# TASK DIRECTIONS
Edit the part of the records that opens with the line containing "Night of Light" and closes with the line containing "Recently Viewed Books": write those lines out again, changing "Acceptable" to "Very Good" and leaving everything else untouched.

# SUPPLIED MATERIAL
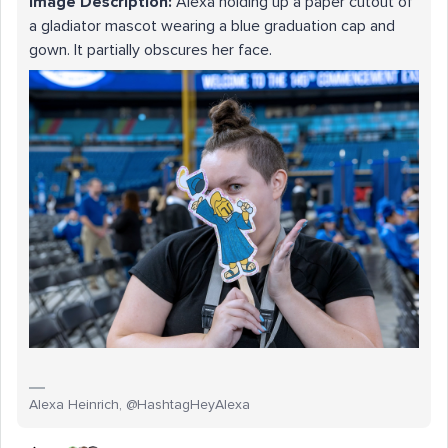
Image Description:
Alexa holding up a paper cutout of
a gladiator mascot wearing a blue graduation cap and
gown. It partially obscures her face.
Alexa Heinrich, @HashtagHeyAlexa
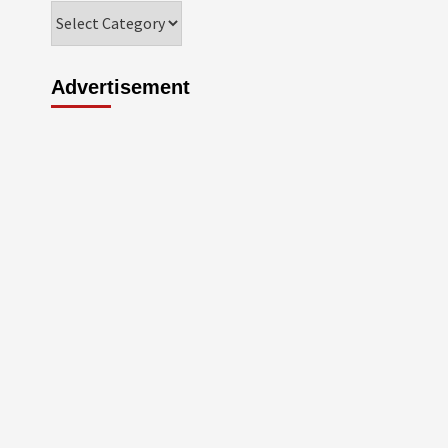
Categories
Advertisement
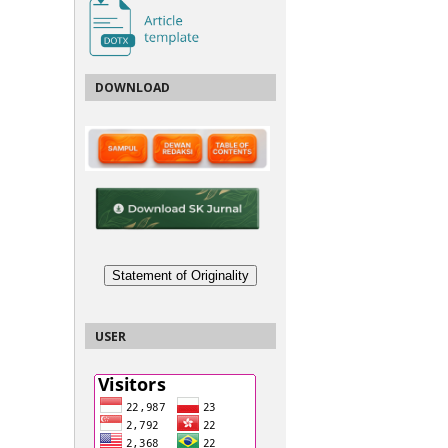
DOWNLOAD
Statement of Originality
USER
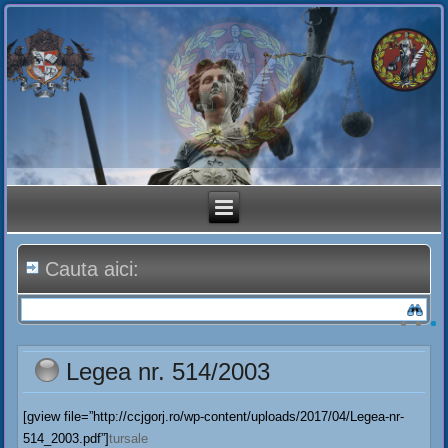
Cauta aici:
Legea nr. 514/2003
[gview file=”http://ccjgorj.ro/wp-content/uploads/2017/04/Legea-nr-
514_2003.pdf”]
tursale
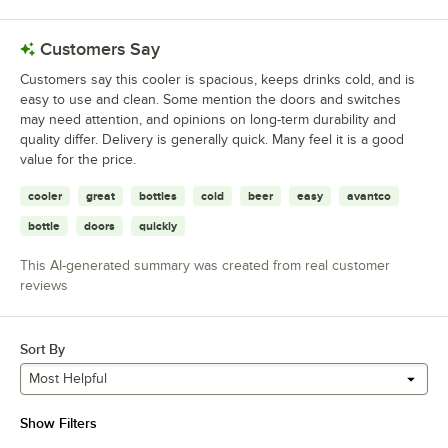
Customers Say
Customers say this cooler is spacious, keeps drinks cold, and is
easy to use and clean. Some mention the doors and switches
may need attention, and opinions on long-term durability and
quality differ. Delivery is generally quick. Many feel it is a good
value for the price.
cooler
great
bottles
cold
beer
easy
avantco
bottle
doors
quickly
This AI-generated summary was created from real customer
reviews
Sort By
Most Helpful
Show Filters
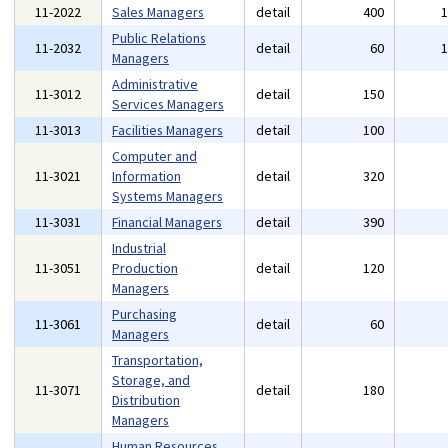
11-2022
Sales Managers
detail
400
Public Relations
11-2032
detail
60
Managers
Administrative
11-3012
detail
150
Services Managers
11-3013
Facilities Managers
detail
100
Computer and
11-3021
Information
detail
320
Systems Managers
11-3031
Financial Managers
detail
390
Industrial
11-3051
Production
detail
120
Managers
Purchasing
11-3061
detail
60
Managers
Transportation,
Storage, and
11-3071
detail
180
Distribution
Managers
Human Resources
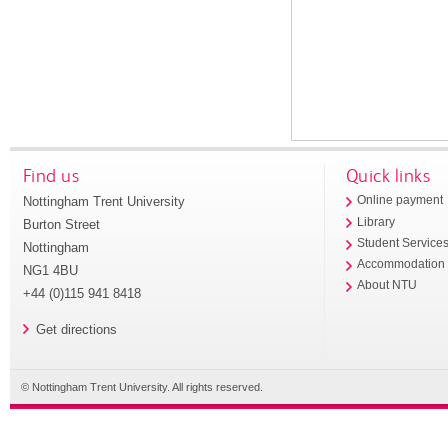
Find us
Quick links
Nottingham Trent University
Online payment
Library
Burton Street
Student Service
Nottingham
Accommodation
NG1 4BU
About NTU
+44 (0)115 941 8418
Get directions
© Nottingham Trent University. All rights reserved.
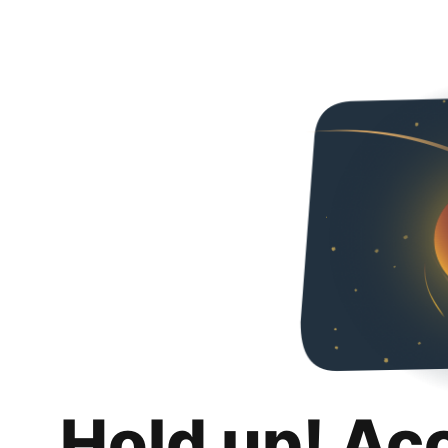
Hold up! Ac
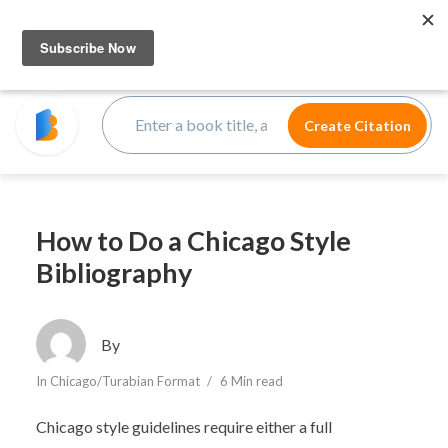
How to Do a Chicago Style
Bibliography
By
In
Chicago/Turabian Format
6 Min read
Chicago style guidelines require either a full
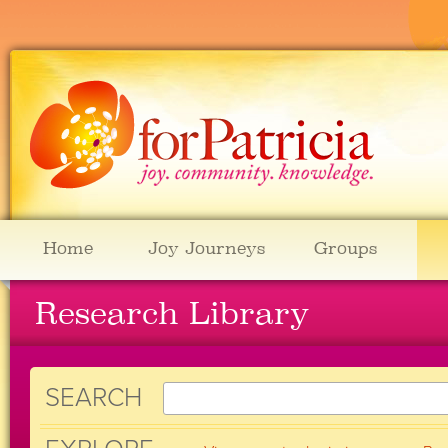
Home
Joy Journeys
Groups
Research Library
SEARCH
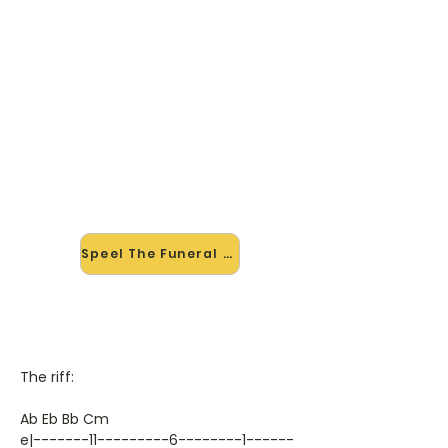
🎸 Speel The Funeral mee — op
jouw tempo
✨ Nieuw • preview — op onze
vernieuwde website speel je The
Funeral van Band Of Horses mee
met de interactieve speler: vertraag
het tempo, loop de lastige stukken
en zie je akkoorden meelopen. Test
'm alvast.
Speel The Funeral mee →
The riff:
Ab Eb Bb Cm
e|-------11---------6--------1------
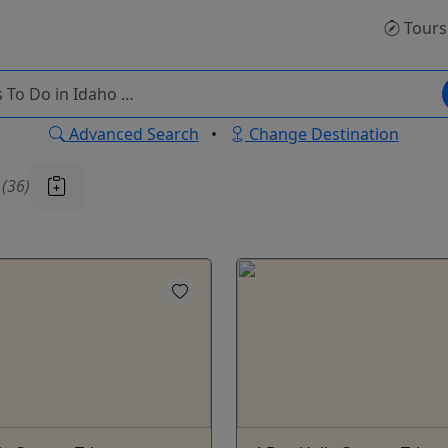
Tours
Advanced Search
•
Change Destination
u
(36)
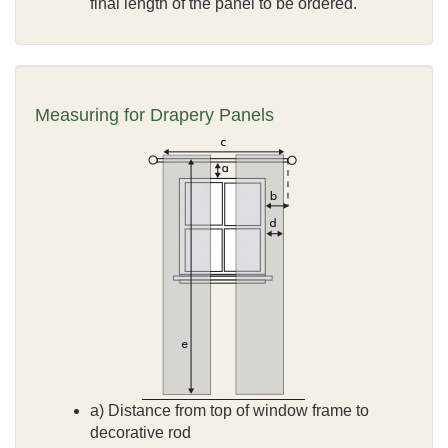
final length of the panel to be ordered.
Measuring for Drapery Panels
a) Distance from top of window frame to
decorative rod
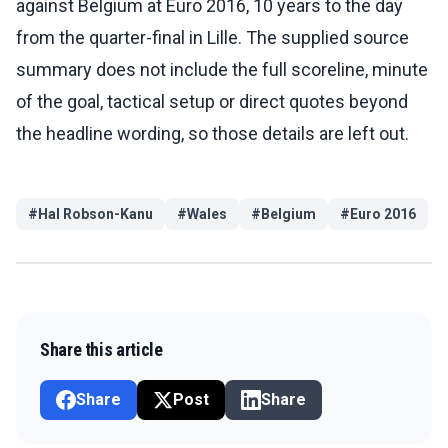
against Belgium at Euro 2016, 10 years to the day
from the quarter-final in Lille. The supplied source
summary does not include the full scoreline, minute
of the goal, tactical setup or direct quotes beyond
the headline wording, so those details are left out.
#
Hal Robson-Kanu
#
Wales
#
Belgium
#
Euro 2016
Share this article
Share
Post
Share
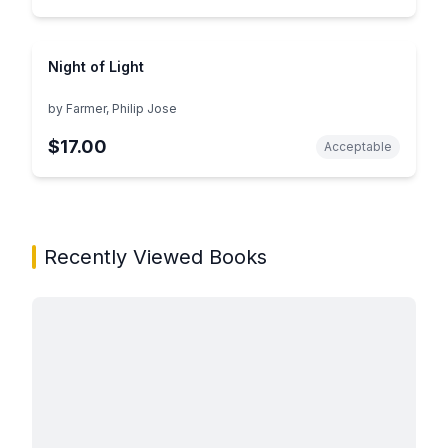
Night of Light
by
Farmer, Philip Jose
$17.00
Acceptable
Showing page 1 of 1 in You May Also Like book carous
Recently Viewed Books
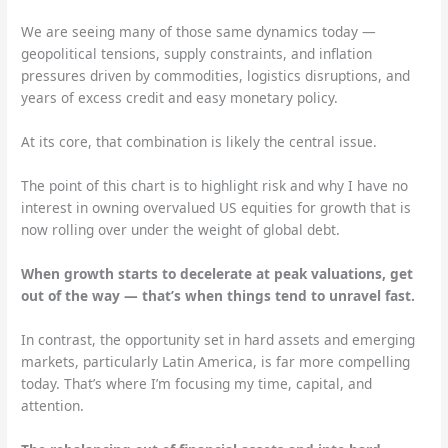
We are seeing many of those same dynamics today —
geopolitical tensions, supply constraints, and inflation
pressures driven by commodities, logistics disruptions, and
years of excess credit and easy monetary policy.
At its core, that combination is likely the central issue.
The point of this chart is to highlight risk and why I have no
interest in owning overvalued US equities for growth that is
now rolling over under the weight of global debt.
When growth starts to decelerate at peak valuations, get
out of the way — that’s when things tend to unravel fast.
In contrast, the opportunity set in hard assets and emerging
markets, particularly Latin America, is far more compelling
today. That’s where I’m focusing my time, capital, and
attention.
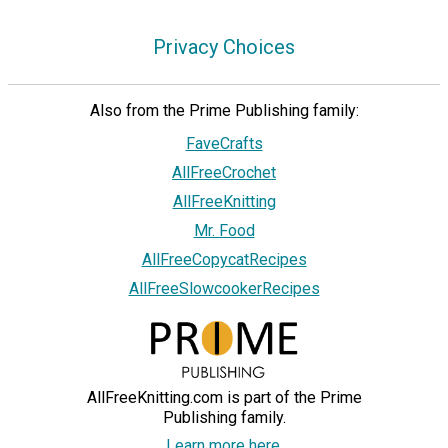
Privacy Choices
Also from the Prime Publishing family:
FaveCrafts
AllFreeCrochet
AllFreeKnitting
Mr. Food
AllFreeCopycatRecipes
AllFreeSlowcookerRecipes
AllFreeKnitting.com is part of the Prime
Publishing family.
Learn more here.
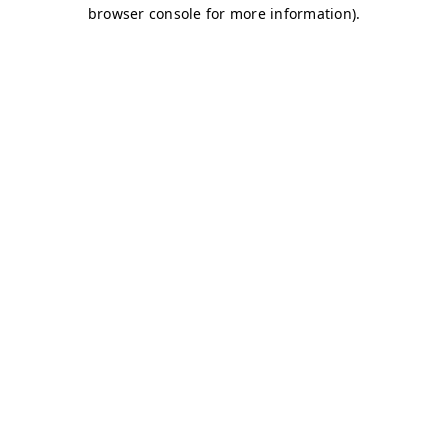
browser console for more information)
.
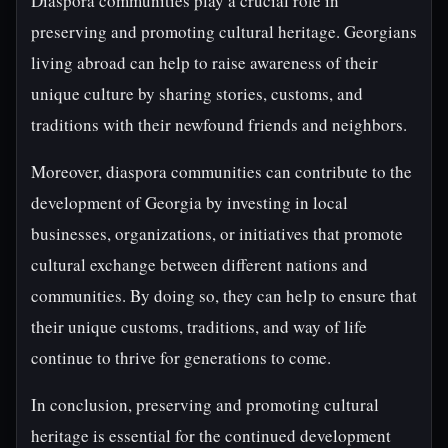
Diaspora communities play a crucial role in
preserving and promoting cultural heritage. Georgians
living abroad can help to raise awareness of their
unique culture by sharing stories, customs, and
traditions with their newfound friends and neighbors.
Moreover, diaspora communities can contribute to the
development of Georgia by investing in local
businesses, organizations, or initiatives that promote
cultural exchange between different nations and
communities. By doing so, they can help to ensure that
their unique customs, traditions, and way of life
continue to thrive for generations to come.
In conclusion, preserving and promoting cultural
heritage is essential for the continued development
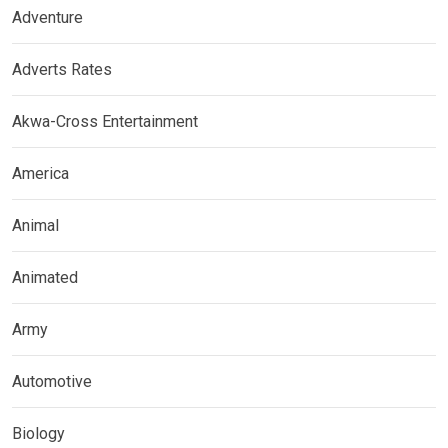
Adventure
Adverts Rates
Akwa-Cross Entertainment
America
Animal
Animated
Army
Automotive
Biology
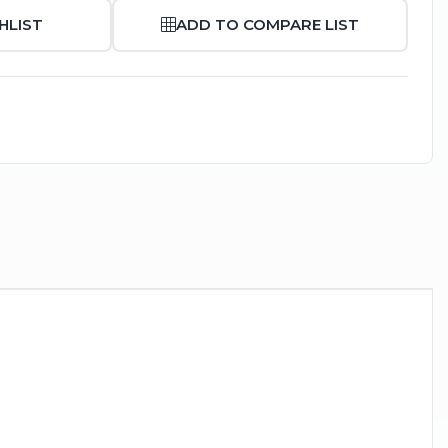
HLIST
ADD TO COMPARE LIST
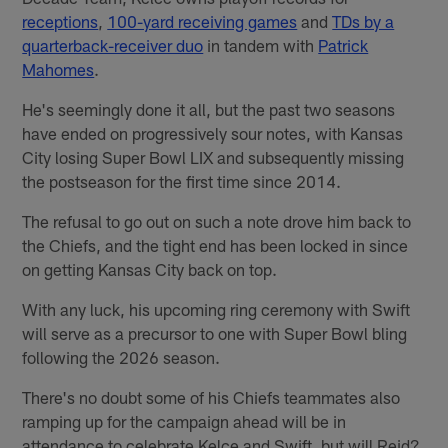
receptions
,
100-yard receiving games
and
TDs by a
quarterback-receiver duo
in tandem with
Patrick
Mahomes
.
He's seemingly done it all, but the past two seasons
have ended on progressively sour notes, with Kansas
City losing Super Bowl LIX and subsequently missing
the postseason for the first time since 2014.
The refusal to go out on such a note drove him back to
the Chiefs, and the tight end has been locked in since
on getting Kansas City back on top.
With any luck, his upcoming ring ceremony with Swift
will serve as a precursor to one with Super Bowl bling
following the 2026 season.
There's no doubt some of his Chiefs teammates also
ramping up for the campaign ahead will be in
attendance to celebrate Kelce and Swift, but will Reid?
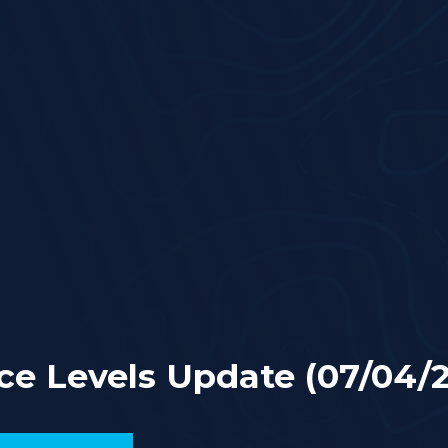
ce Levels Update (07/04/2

# THE COMPLETED TASK
Night of Light
by
Farmer, Philip Jose
$17.00
Very Good
Showing page 1 of 1 in You May Also Like book carous
Recently Viewed Books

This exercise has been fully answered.